Hi,
I have a count table of RNA seq data with 8 biological replications for two conditions ( so 4 biological replicates for each conditions ) like below:
V1 V2 V3 V4 V5 V6 V7 V8 V9 2 ENSG00000000003 0 0 0 0 1 0 0 0 3 ENSG00000000005 0 0 0 0 0 0 0 0 4 ENSG00000000419 10 24 19 20 19 8 14 6 5 ENSG00000000457 17 15 13 18 21 18 21 15 6 ENSG00000000460 2 3 5 2 4 6 8 2 7 ENSG00000000938 20 4 35 16 10 17 19 9
How can I calculate the RPKM values for each gene? I have the count table but I do not have the gene's length.
And how can I get the gene's length?
What kind of data do you have exactly? Is it just the table of counts? Do you know what the reads were mapped to?
First used the TopHat and the Bowtie2Index to map the bam files and then using a gtf file I calculated the reads with the HTseq.
Like Ge said below, you can use the gtf file to get the gene lengths. You can write a script to do that. If you don't have experience in scripting, you can try to open up the .gtf file in excel and generate the lengths by subtracting the 4th column (start position) from the 5th column (end position) + 1.
It's a nice little project for you to try to learn scripting if you don't already know how.
Thank you. Just one more question: is this start and end position you mentioned also includes the introns? I mean is it the start and end position of the genes on the chromosome or not?
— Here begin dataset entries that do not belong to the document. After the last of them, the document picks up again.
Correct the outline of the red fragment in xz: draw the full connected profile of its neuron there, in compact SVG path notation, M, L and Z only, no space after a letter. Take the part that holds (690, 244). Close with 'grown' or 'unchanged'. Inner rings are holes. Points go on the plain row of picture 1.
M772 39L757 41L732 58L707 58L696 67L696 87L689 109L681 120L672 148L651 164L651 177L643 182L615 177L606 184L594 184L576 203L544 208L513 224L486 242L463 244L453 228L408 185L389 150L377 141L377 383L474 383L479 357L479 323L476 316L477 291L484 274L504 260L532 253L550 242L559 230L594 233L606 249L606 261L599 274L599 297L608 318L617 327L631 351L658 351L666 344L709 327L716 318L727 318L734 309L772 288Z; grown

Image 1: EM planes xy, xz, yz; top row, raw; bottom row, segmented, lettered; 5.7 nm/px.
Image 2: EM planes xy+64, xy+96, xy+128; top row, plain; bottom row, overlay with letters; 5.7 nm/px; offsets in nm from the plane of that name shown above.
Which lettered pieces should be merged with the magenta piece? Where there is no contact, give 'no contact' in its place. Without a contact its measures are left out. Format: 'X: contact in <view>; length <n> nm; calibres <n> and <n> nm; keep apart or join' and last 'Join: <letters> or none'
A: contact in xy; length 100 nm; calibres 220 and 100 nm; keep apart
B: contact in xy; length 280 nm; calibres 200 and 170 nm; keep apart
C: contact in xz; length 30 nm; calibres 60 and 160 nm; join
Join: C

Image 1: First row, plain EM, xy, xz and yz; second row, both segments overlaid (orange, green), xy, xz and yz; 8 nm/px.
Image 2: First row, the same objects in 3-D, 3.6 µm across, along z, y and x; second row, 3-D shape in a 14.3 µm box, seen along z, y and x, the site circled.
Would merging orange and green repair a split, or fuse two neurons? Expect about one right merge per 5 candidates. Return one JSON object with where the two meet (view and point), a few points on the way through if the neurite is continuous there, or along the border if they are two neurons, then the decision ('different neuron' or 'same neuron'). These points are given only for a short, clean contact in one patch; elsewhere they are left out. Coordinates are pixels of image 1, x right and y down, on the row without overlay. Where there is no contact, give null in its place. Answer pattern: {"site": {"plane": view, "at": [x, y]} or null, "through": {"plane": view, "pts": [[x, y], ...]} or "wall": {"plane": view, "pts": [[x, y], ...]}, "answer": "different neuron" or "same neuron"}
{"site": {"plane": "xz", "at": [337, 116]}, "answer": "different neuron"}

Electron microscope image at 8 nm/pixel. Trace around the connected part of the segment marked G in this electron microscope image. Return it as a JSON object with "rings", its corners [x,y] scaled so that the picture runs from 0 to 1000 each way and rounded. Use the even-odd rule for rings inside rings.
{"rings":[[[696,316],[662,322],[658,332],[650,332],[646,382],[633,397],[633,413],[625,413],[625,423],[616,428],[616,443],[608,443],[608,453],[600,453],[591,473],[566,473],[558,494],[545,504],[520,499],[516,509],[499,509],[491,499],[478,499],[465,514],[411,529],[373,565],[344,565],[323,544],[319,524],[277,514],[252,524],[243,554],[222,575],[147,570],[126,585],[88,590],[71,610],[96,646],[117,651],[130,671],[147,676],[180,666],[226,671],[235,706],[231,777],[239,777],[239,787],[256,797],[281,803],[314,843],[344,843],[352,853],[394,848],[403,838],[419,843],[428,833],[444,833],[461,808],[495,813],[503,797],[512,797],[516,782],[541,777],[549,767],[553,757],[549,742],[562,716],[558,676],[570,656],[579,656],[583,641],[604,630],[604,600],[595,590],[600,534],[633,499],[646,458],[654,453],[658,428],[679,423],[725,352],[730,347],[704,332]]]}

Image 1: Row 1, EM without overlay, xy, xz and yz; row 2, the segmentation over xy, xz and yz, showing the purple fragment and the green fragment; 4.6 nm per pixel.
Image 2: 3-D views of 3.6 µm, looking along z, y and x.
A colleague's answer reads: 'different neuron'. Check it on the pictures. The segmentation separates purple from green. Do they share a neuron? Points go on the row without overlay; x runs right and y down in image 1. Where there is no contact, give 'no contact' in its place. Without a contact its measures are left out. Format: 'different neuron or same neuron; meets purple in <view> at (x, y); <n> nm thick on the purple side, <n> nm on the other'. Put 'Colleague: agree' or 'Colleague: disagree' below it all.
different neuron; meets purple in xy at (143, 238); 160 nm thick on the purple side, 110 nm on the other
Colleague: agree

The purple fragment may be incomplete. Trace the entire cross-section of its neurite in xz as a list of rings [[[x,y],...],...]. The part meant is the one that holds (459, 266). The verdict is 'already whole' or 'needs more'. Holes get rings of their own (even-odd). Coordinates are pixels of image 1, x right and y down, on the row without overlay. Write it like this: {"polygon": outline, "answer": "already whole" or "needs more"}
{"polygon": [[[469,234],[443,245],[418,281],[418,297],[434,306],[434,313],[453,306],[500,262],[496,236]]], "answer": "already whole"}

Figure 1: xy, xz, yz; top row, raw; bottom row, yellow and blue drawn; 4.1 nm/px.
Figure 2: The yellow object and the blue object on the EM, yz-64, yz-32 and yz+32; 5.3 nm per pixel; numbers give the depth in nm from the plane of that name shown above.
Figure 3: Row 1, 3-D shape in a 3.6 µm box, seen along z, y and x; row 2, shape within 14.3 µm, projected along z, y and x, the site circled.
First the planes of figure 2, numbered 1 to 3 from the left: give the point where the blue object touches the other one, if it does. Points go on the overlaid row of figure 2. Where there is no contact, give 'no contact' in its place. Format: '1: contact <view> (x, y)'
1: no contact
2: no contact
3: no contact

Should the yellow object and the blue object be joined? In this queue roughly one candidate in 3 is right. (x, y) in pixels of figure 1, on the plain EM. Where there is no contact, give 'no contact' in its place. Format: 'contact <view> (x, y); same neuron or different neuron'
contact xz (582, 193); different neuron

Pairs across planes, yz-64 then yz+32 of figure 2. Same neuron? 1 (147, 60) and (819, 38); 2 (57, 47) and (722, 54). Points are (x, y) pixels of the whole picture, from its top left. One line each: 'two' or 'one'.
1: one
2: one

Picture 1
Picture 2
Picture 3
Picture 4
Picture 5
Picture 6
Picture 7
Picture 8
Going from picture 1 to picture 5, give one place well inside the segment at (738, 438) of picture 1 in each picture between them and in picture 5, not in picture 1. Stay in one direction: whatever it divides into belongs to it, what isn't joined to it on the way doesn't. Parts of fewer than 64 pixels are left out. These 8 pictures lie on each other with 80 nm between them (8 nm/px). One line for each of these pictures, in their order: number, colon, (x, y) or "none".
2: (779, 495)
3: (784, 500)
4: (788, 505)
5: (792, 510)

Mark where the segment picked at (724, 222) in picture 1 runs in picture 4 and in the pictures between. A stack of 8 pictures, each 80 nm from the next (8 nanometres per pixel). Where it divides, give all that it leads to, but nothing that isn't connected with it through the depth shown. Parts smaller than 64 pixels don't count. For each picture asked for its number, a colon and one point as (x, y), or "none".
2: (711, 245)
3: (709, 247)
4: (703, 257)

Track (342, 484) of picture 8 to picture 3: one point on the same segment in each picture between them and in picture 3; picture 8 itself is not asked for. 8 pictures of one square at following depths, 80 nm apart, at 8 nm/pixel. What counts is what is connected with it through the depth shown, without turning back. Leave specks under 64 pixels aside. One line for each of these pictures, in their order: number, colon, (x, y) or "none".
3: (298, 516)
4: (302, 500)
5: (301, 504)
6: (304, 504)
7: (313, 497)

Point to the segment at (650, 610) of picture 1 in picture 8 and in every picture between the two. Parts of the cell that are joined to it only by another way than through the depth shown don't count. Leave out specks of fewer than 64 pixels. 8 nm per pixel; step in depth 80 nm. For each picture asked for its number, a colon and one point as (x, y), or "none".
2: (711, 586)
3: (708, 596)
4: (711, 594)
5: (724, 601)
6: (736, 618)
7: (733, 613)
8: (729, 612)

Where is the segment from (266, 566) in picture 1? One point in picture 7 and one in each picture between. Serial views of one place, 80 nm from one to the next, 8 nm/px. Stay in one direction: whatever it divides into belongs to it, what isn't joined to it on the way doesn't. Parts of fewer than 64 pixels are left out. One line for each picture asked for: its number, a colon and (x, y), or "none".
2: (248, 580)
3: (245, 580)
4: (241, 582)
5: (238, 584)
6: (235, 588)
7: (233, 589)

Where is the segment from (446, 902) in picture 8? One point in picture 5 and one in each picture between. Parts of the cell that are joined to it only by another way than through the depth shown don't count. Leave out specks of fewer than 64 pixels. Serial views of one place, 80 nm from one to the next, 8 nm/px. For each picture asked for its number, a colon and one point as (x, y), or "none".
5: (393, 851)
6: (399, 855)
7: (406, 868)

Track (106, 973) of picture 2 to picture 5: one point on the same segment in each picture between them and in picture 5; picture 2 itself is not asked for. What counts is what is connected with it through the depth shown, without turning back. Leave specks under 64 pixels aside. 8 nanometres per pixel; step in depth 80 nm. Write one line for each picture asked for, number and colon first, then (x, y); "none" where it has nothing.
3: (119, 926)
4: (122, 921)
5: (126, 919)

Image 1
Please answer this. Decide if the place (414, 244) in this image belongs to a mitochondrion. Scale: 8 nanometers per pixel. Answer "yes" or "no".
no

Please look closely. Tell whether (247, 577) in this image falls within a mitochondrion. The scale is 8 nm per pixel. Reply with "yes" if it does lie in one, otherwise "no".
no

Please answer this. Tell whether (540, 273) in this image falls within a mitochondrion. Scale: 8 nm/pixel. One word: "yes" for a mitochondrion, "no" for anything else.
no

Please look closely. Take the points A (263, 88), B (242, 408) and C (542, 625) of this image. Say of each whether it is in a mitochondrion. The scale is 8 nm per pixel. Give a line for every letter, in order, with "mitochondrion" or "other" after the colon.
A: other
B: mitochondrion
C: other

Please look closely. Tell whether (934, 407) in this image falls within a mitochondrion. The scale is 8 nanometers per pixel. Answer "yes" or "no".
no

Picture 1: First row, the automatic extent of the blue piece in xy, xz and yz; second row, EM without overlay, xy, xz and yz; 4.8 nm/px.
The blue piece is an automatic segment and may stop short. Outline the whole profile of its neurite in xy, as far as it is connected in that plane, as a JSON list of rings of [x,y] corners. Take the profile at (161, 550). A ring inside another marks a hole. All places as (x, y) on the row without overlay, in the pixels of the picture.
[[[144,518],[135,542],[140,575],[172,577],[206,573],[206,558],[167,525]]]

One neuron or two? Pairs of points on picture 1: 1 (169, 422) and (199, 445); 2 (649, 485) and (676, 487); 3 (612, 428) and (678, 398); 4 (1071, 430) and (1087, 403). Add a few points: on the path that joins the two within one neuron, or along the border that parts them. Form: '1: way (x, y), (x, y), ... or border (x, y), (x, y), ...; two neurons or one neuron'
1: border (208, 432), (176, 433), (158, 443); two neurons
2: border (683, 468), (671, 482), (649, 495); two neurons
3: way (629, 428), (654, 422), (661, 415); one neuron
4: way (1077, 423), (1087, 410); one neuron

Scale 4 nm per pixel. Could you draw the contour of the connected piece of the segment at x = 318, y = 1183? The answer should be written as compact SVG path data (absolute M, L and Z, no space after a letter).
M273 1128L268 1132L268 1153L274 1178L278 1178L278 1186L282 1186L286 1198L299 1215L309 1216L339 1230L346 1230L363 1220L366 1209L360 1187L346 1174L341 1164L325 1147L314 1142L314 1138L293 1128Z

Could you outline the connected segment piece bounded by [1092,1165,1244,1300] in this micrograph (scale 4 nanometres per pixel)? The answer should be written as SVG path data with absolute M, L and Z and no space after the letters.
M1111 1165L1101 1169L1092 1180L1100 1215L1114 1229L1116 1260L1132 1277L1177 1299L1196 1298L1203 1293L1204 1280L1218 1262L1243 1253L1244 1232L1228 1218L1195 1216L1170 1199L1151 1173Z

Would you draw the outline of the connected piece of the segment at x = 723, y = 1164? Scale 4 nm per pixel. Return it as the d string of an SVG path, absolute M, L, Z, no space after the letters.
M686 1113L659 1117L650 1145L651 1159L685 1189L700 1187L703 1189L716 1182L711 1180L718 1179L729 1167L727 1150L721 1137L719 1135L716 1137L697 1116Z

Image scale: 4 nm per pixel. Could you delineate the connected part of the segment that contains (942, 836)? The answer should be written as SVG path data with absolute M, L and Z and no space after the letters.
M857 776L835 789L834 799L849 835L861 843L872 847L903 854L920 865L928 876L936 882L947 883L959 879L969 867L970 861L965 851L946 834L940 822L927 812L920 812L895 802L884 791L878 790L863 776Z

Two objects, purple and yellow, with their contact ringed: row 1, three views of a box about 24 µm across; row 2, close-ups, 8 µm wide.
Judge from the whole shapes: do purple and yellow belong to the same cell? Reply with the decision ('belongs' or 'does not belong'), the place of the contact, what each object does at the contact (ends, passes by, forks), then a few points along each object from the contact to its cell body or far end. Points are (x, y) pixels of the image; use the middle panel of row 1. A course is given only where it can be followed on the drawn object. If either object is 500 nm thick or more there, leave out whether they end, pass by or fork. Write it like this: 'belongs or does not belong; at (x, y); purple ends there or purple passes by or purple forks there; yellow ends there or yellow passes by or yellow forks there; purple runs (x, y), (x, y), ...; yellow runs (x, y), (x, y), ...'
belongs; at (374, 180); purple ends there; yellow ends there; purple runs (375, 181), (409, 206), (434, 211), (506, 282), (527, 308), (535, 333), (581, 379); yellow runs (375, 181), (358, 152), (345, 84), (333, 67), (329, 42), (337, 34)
Is the gene length the simple subtract of these two variables or i should take into account some other factors as well.
That depends on how your gtf file is structured. Usually there are only transcript structure listed in a gtf file, but not everyone follows the rules. Can you post a few lines of your file?
generally in the gtf file, one row is one exon or cds or something else. You can know what it is from "class" column or something..I cannot remember. end-start+1 is the length of one exon, for instance. if you want to get the length for transcript or gene, you can get the mapping relationship between the exons and transcripts, even genes in the "attributes" column.
Right. So you basically need to add up the lengths of the exons for each gene to get the transcript length.
Many thanks from both of you. I have downloaded the gtf file from the UCSC genome browser site and it is the latest version of hg19 like this:
If your aim is to find differentially expressed genes between the two groups I would suggest using any of edgeR/DESeq/baySeq R packages than calculating RPKM values. See this paper: http://www.ncbi.nlm.nih.gov/pubmed/22988256
Actually my goal is to rank genes based on their expression level not DE analysis.
Is there any script available for calculating RPKM? I have a matrix ofGenes in the first column, gene_length in second column followed by count of all the samples in other colums.